Samples of rock salt and salt concrete were obtained from an existing drift seal element finished in 1992 and underwent testing with respect to long-term deformation and damage behaviour. In the meantime, the CH behaviour of sorel concrete (MgO-based concrete) samples prepared in the laboratory was investigated by corrosion and diffusion experiments. In particular, advection experiments with NaCl and MgCl2-saturated brines were performed. MgCl2-saturated brine is corrosive for salt concrete, while NaCl brine is corrosive for sorel concrete. When sorel concrete is subjected to NaCl brine, corrosion leads to an expected increase in permeability after 7 – 60 days, however, afterwards no additionally permeability increase is observed. The interpretation is that the solution passes the sample fast enough that the brine in the already corroded concrete is not replaced, which protects the material farther away from the pathways. A major part of the experiments is dedicated to the investigation of the combined system of plug, contact zone (the main pathway) and surrounding (damaged) rock salt. Hollow salt cylinders equipped with salt concrete cores were used for this. Samples are subjected to radial load and axial flow (gas or brine). At dry conditions, reconsolidation is slow, while a fast reduction of permeability is observed, if brine is present and the seal element is intact.
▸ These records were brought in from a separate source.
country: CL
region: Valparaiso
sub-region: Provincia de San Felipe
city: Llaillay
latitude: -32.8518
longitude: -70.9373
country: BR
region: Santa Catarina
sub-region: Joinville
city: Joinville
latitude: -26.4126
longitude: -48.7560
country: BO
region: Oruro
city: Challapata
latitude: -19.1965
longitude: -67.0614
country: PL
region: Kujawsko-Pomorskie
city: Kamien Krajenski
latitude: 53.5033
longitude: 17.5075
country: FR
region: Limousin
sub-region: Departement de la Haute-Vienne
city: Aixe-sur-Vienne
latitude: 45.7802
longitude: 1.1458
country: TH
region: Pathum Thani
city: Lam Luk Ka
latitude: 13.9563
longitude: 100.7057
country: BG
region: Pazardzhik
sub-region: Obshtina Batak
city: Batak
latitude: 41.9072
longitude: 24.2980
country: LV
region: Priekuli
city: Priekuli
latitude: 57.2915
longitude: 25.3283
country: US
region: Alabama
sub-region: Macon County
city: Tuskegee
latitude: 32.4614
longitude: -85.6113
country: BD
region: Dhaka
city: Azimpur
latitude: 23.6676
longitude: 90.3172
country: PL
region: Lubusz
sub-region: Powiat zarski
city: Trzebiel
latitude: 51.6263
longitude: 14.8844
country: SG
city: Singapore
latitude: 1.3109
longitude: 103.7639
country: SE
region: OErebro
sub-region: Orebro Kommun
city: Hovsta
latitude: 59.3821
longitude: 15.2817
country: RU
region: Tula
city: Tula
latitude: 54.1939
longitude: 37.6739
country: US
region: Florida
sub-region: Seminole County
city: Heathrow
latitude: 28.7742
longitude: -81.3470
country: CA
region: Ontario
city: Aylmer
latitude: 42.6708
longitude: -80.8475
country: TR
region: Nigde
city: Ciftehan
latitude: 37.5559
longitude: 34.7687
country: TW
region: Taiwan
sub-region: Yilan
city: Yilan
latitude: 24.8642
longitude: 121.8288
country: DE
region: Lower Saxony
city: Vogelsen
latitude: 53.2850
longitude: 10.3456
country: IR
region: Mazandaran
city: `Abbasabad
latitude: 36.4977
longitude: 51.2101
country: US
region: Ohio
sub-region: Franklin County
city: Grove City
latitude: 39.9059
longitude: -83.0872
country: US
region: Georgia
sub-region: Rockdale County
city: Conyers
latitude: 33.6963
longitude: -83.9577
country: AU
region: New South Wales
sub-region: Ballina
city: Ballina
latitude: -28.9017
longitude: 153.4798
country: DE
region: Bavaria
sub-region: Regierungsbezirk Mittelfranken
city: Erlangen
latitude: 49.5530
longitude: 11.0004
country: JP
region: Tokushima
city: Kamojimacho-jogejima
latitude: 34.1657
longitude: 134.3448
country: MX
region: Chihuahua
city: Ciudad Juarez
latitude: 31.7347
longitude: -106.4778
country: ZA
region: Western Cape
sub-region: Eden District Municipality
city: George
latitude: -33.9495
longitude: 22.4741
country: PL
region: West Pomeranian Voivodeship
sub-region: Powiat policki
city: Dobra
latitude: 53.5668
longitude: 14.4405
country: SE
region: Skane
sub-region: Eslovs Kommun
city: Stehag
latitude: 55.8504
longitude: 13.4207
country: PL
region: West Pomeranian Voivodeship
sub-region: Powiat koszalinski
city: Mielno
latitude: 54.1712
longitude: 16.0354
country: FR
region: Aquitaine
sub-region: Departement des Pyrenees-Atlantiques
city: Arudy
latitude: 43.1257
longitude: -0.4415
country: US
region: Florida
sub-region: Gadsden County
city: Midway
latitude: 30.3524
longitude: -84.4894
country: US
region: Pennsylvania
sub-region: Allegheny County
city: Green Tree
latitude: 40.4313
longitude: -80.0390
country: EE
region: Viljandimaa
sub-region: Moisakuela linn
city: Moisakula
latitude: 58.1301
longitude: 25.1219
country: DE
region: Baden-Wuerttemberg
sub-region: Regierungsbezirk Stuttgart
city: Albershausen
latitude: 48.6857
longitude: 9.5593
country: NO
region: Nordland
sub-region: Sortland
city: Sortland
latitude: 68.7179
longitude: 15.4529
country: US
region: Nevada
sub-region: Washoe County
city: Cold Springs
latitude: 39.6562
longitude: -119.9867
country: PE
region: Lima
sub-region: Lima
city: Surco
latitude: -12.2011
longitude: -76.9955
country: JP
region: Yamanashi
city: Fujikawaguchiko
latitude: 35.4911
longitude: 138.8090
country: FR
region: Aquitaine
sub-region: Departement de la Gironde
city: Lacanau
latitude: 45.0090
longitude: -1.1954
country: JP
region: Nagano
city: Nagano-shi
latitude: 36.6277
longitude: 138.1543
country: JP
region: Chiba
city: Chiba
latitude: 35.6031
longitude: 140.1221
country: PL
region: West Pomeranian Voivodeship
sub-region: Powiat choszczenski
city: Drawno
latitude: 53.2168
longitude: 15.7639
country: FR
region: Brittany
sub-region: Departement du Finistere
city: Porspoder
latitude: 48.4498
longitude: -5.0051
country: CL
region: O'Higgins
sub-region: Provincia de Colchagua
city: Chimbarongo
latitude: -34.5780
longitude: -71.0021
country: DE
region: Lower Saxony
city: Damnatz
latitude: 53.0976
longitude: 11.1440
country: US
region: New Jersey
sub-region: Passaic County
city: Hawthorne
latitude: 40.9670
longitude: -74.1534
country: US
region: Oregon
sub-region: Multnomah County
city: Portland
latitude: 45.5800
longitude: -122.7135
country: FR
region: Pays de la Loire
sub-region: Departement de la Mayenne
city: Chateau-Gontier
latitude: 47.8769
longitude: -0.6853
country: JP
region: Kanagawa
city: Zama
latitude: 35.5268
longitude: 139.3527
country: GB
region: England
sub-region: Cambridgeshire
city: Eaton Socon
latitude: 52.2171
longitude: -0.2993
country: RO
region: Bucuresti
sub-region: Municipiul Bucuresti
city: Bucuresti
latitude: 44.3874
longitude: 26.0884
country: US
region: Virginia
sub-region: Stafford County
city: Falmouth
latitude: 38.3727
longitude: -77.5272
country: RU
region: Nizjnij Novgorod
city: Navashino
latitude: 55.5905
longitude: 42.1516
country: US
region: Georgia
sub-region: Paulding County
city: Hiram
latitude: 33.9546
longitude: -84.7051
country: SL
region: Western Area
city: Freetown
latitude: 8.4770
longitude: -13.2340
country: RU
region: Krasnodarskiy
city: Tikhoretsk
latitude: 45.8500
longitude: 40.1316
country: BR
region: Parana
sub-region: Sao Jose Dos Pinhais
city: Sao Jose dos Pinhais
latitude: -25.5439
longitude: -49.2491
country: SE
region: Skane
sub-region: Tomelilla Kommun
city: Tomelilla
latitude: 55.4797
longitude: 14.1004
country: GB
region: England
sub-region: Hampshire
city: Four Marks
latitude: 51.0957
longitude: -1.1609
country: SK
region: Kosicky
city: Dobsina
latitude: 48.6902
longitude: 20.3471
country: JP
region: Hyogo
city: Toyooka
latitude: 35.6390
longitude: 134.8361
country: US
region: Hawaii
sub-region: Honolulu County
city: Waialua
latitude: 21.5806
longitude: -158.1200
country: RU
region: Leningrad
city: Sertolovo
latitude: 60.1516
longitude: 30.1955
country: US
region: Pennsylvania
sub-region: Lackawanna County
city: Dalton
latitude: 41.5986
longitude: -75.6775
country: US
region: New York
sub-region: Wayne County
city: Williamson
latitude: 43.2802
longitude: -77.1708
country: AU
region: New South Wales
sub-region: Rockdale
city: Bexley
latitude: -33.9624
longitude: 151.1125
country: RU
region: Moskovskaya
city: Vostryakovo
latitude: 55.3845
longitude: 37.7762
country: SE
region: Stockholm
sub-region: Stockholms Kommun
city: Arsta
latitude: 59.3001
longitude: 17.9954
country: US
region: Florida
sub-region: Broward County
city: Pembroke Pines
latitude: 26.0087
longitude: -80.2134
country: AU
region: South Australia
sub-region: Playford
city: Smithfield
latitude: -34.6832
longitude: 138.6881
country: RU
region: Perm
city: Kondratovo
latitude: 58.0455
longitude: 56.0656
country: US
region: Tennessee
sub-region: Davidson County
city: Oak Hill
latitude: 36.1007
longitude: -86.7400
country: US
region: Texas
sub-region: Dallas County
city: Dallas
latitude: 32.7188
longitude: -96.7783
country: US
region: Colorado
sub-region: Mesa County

In one of the experiments, the sample is subjected to radial load and axial flow with NaCl and afterwards MgCl2-saturated solution. In the first phase (with NaCl solution), permeability decreases with time due to creep of the salt and closing of the contact zone. In the second phase, the solution is replaced by corrosive MgCl2-saturated brine, which leads first to a permeability decrease because of brucite precipitation. The associated pH decrease to 8-9, however, causes decomposition of portlandite and CSH phases and leads to permeability increase in the longer term.

Future work includes dismantling of the samples and microscopic inspection for pathways.